Maybe that woman couldn’t give natural birth or breast feed or maybe she chose not to big frikken woop it is none of anyone else’s business- if they ask for advice or help great then give it but then know when to draw the line.
I have done a post on this before- it really makes me cross when woman are put down by other woman because of the mothering choices:
I am a ceaser mommy loud and proud; I only found out after birth no 3 that I cannot give natural birth.
I attempted and failed to breastfeed past 4 months with my 1st two children and they were put onto formula, yet I am currently sitting at 14 months of breastfeeding with Jesse.
I co slept with Loghan, didn’t with Gabriel and did for the 1st few months with Jesse.

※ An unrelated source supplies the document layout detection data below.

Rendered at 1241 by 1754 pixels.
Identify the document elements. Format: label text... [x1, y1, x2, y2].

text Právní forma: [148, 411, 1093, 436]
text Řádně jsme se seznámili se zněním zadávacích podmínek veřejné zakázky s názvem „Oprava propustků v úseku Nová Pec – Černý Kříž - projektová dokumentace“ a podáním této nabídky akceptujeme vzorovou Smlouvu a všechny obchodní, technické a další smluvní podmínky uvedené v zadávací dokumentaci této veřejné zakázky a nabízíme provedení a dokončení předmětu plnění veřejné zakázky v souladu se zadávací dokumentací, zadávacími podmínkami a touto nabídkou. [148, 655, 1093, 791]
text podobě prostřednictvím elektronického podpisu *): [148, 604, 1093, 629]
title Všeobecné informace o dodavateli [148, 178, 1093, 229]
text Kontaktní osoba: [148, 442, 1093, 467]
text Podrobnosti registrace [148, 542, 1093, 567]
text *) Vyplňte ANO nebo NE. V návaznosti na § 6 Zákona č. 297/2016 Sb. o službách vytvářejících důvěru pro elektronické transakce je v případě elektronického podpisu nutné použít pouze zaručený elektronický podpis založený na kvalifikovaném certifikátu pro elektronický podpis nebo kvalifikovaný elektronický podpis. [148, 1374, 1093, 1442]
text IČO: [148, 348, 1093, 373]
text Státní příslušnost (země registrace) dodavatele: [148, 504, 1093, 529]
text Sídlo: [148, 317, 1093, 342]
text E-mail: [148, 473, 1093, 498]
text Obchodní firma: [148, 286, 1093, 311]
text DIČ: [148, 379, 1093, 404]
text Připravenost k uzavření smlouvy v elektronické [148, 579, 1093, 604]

Every child is different did any of these things do any harm to my kids absolutely not- their ceaser’s saved their lives, formula was a solution to Loghan’s lactose intolerance and kept Gabriel from starving when my milk completely ran dry during my divorce proceedings, sleeping in his own bed meant Gabriel slept better and through almost immediately however co sleeping meant that we were able to watch Loghan’s breathing and Jesse when he would throw up from reflux.
I’ve said this before in a previous post that woman should be there for each other we should encourage each other and lift each other up instead of working against each other and bringing each other down.
No woman or mother wants to feel like a failure I think we all need to look to ourselves and remember that.